Following extensive travels in mainly Bangladesh, and discovering the rich tradition of handmade fabrics over there, the idea to start a company with a collection based on traditional embroidered and woven textiles along with new designs became real.
Three main characteristics define this collection: Firstly there is the time-consuming nature of the making of the products.
"Nokshi kantha", the famous embroidered quilt of Bangladesh, is one of the oldest and certainly, one of the most beautiful of traditional artefacts produced by women. Initially, they used old saris and other articles of clothing and joined together several layers using long running stitches. Nowadays, nokshi kanthas are being made out of new clothing, either in cotton or silk.

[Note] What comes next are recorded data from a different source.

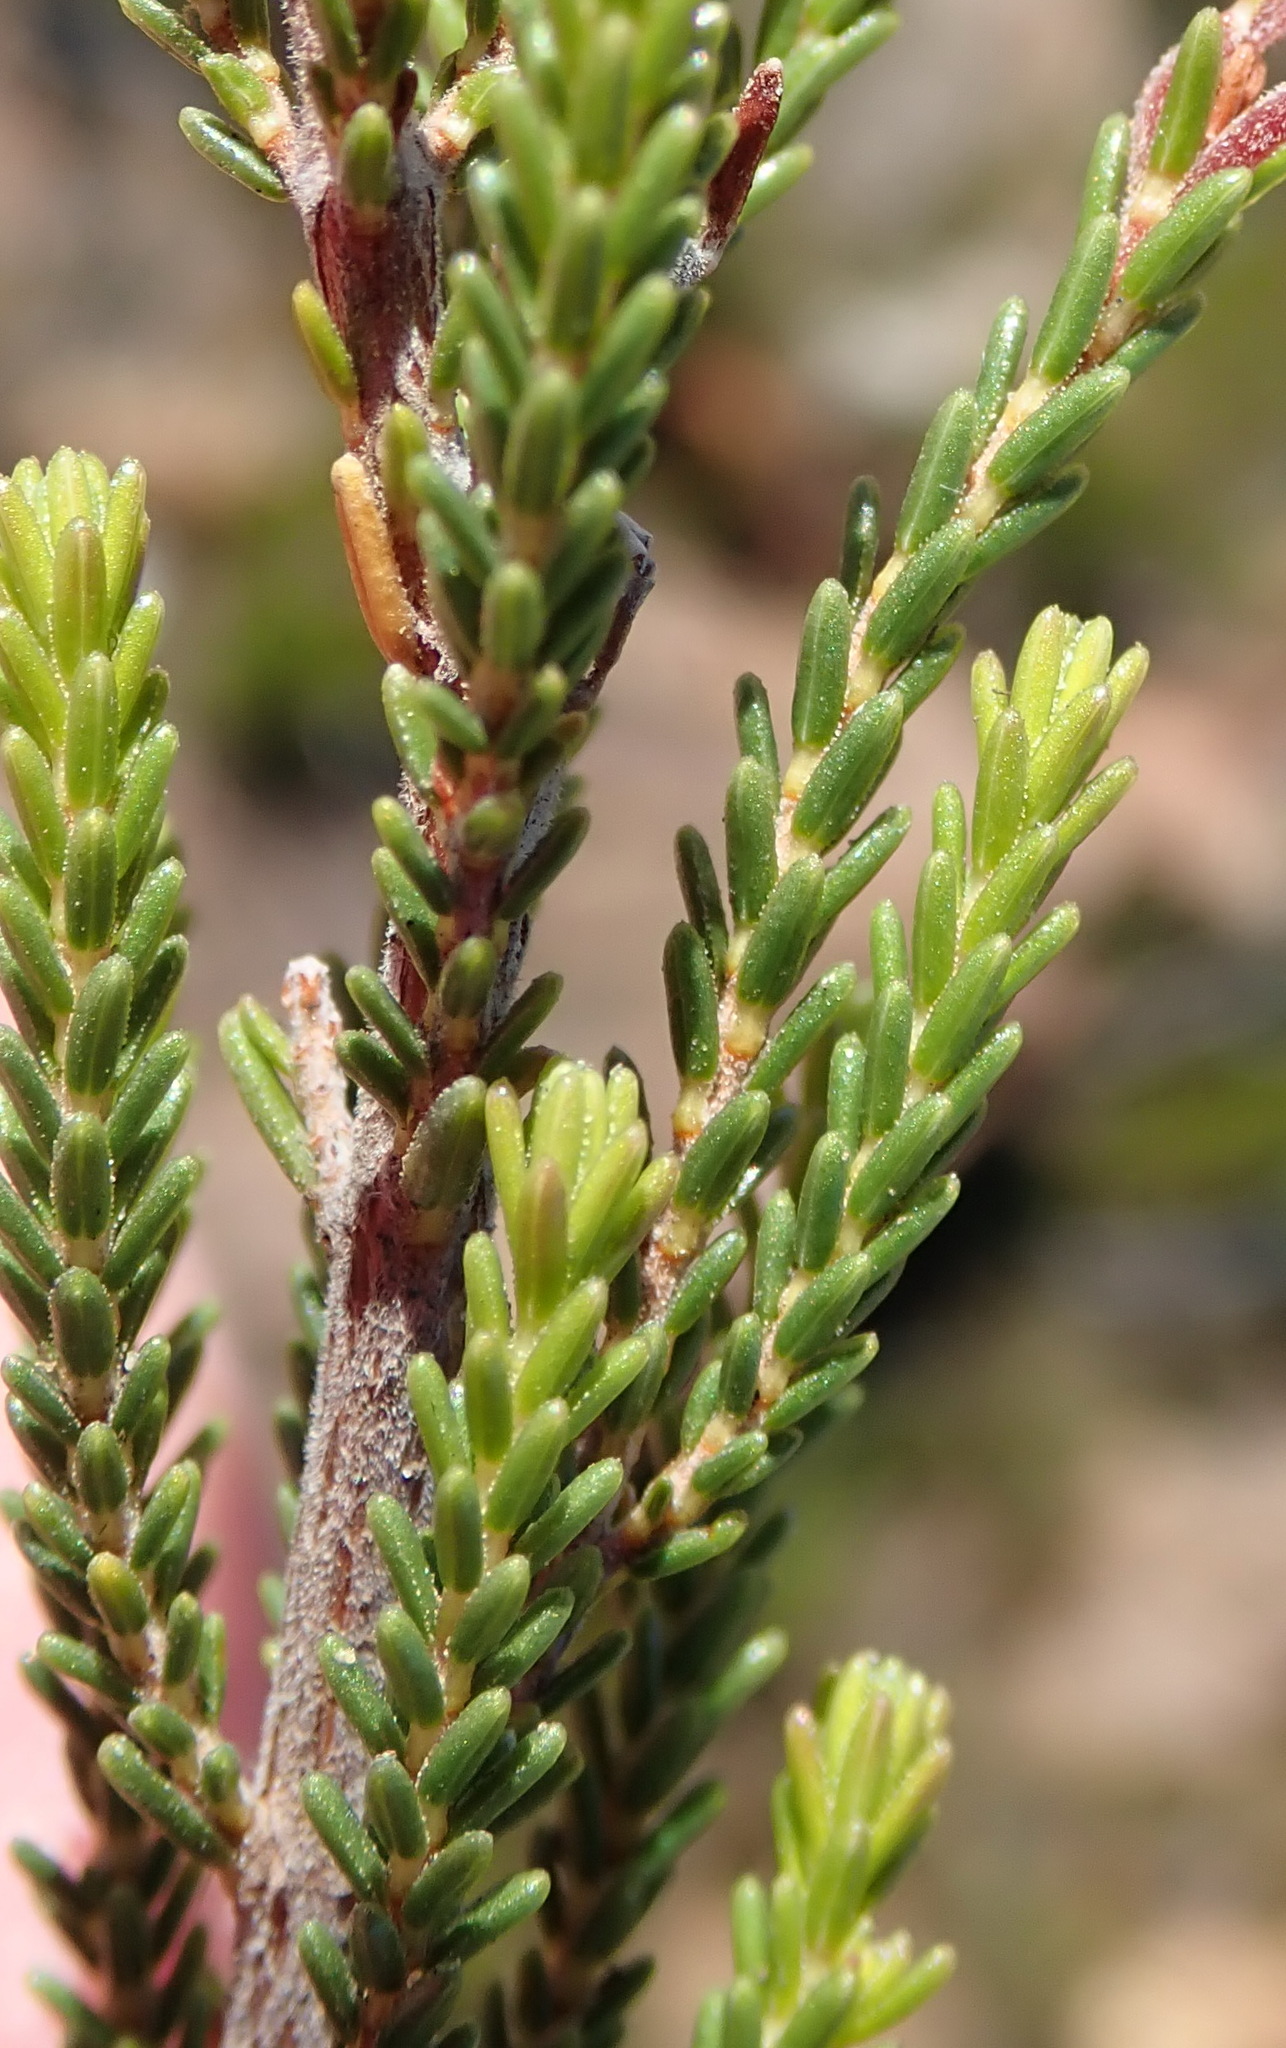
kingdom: Plantae
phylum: Tracheophyta
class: Magnoliopsida
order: Ericales
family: Ericaceae
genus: Erica
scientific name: Erica recta
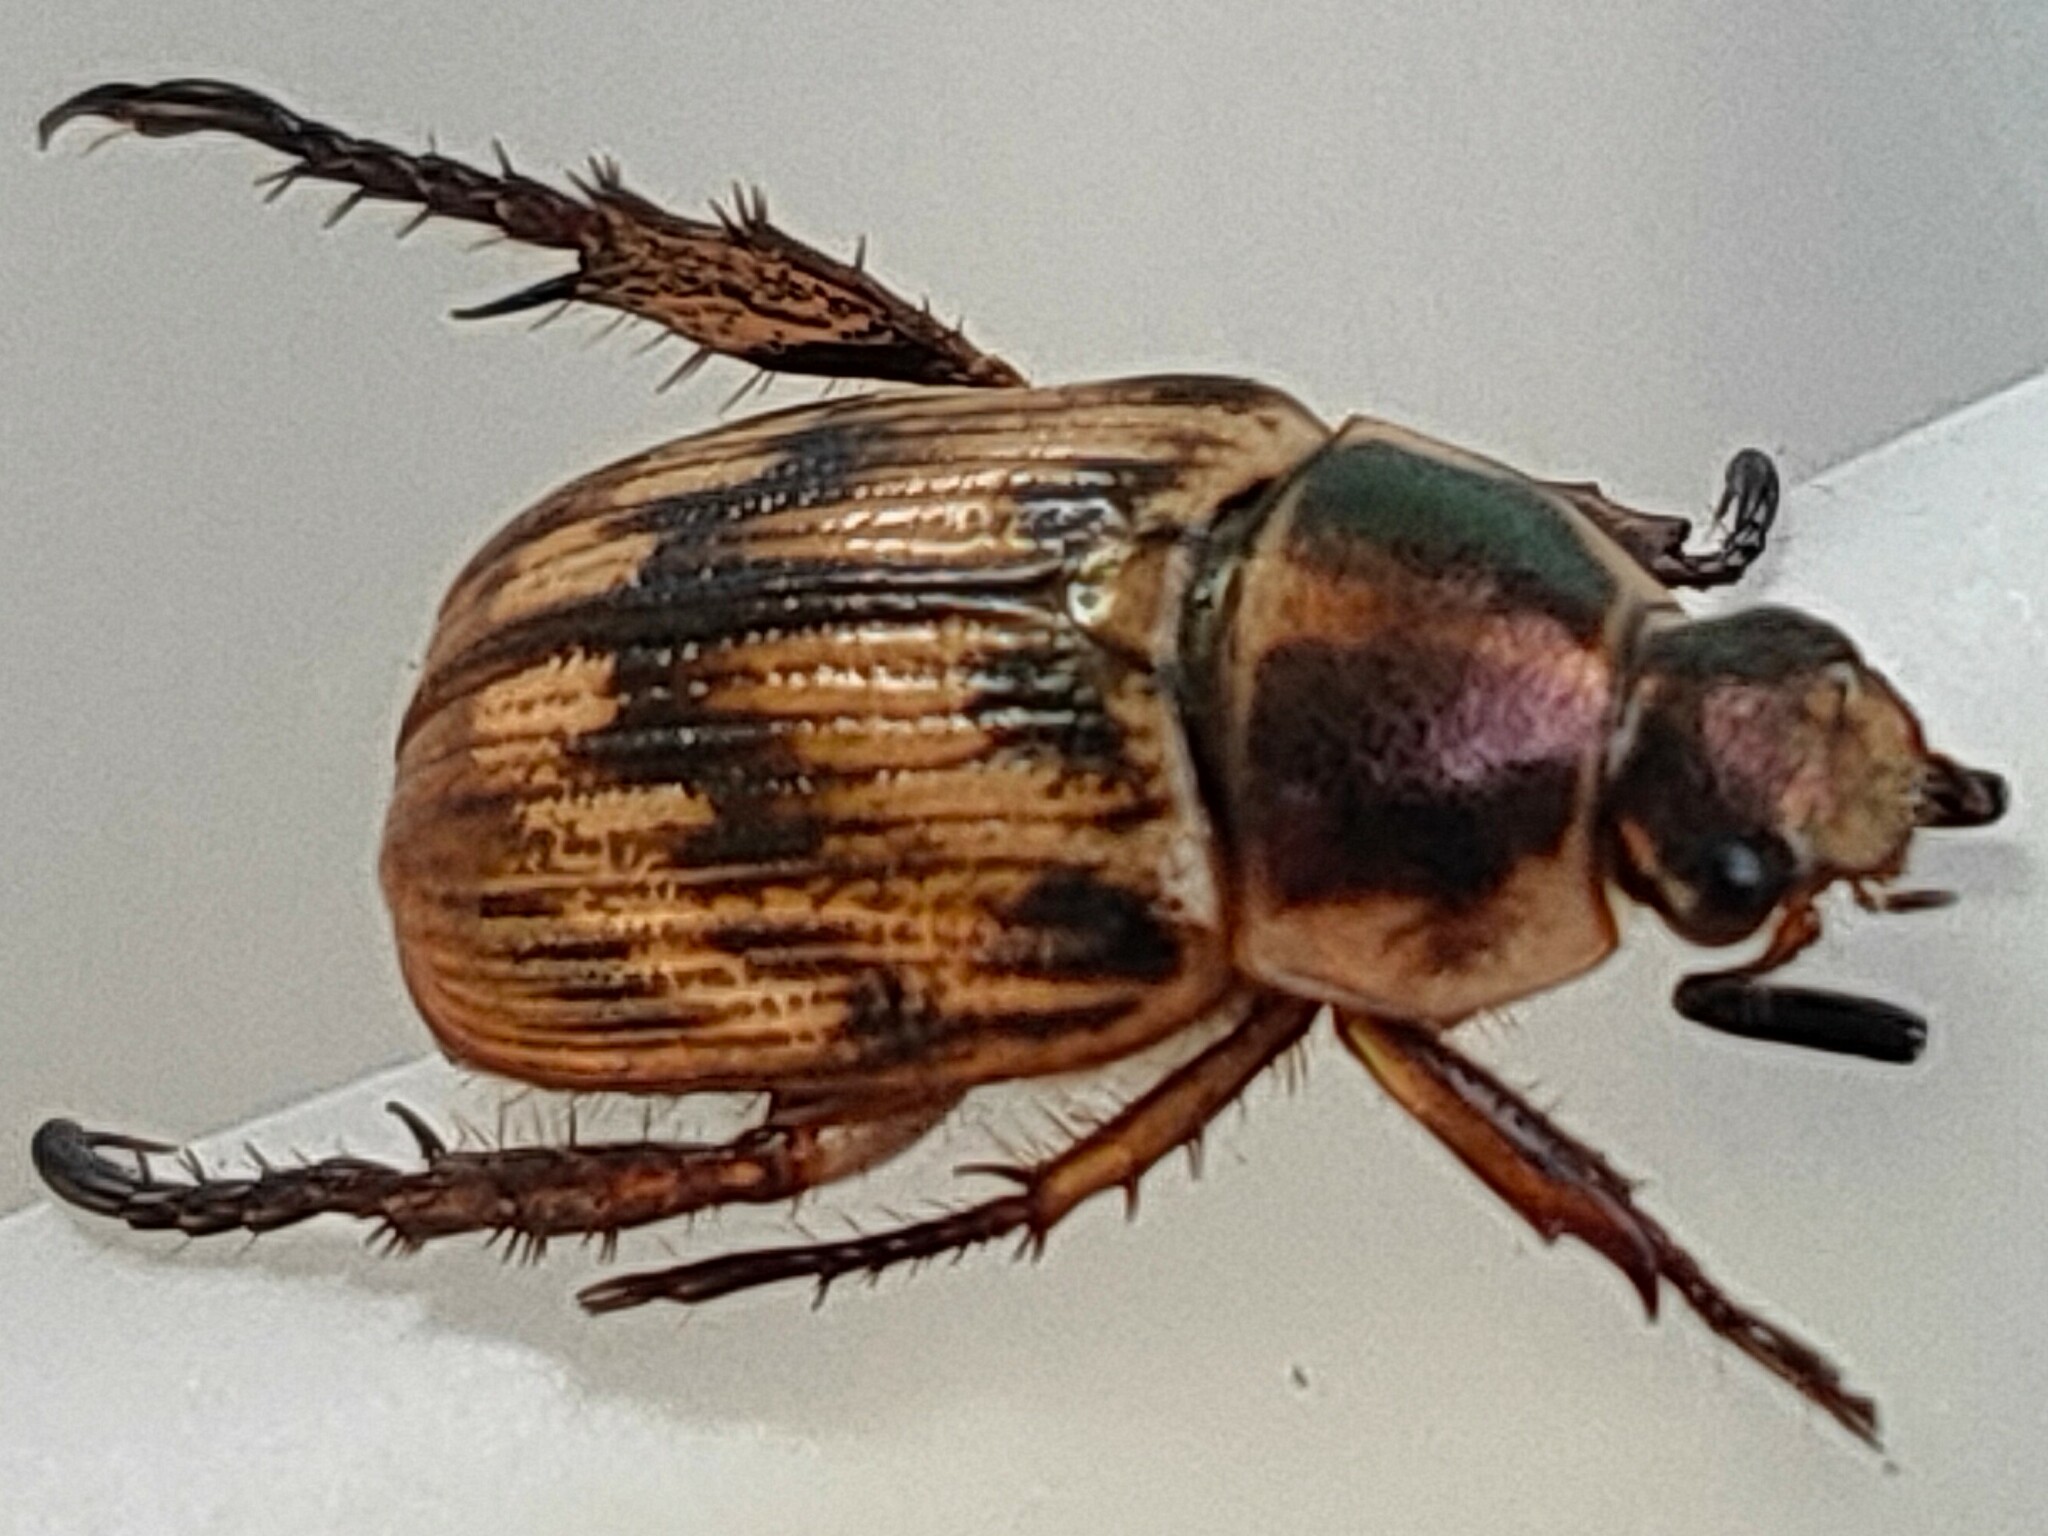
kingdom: Animalia
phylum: Arthropoda
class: Insecta
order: Coleoptera
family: Scarabaeidae
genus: Exomala
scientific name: Exomala orientalis
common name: Oriental beetle
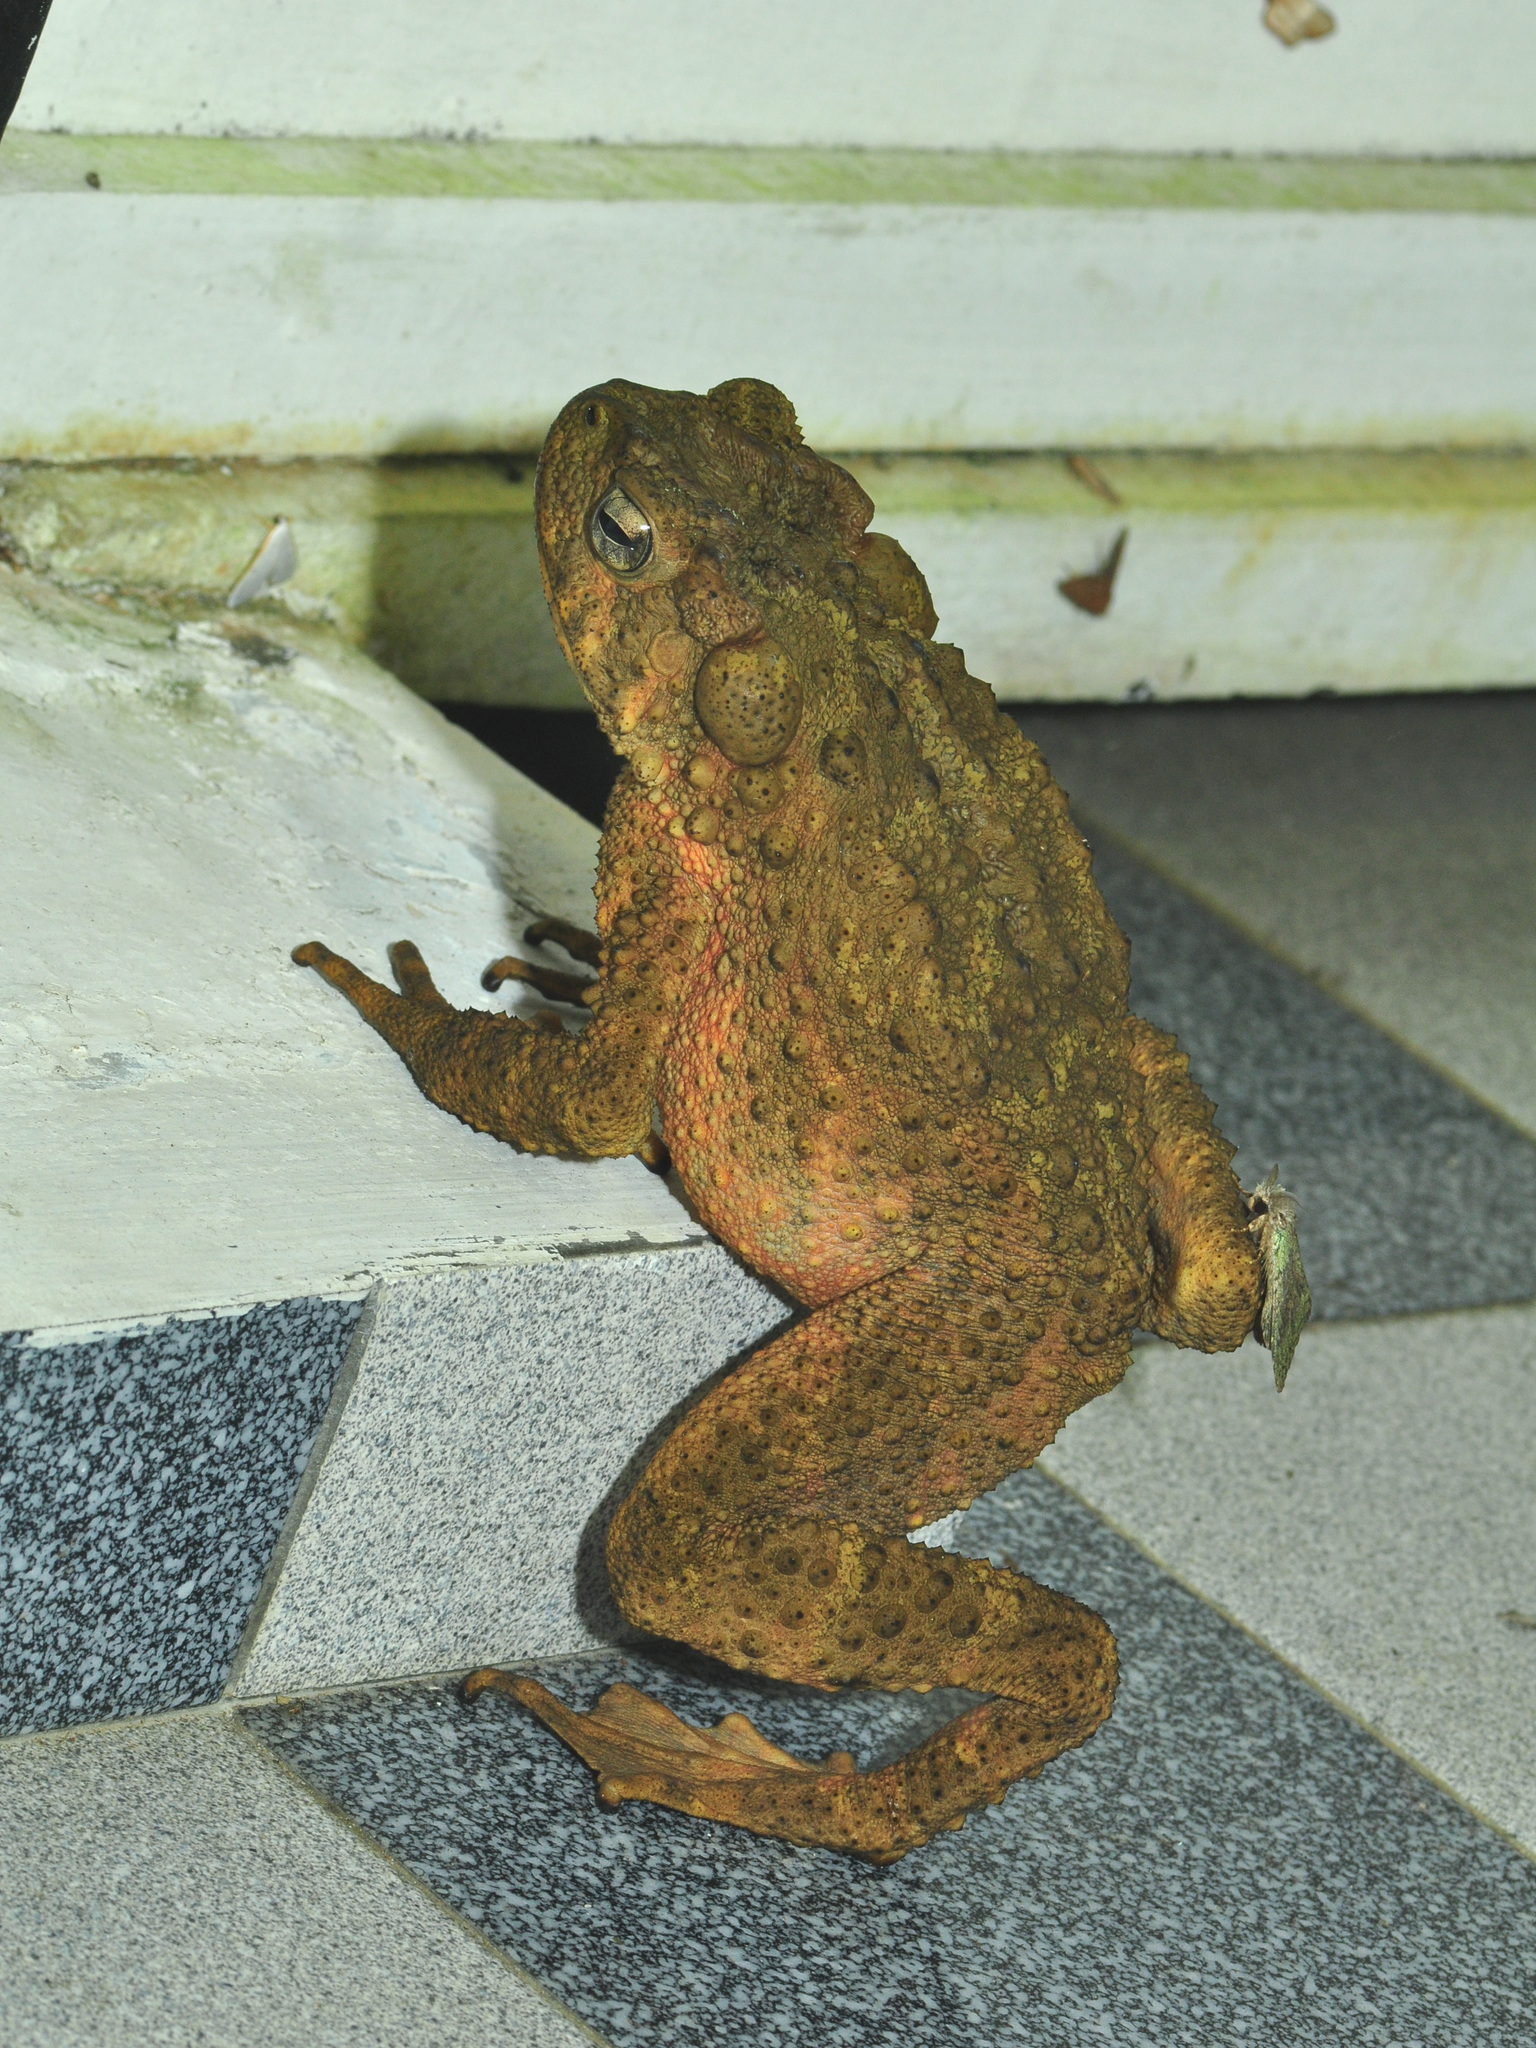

After having hand-quilted these kanthas, an elaborate stitching of embroidered geometrical, floral, mythological or pastoral design is done. The kantha has an endless variety of styles, as many as there are women who sew. It takes about 2 months or more for making the simplest bedcover.
Even the new contemporary designs are made with as much elaborate handwork and age-old expertise as the more traditional ones.
At least 98% of the women come from nil or low income families and this is where the second main aspect of my collection comes in: all suppliers are welfare trusts or non-profit organisations who have a social commitment in their countries. They are not depending on charity to do good for their fellow countrymen. They engage in building schools, universities dairy farms and other farms and hospitals.
Thirdly, all my products hold high quality standards and together with the long process of manufacturing, this makes prices a little bit higher than your local department store but on the other hand the buyer can be sure that the artisans have been given fair wages .In my opinion, the notion of bargaining for the lowest possible price is not good behaviour in developing countries.
Apart from the nokshi kanthas from Bangladesh, my collection also contains throws, bedcovers, hanging scrolls, curtains made from Dhaka muslin known as jamdani ,table linen, cushions in all sizes, baby blankets, silk and muslin shawls, candles and small household items.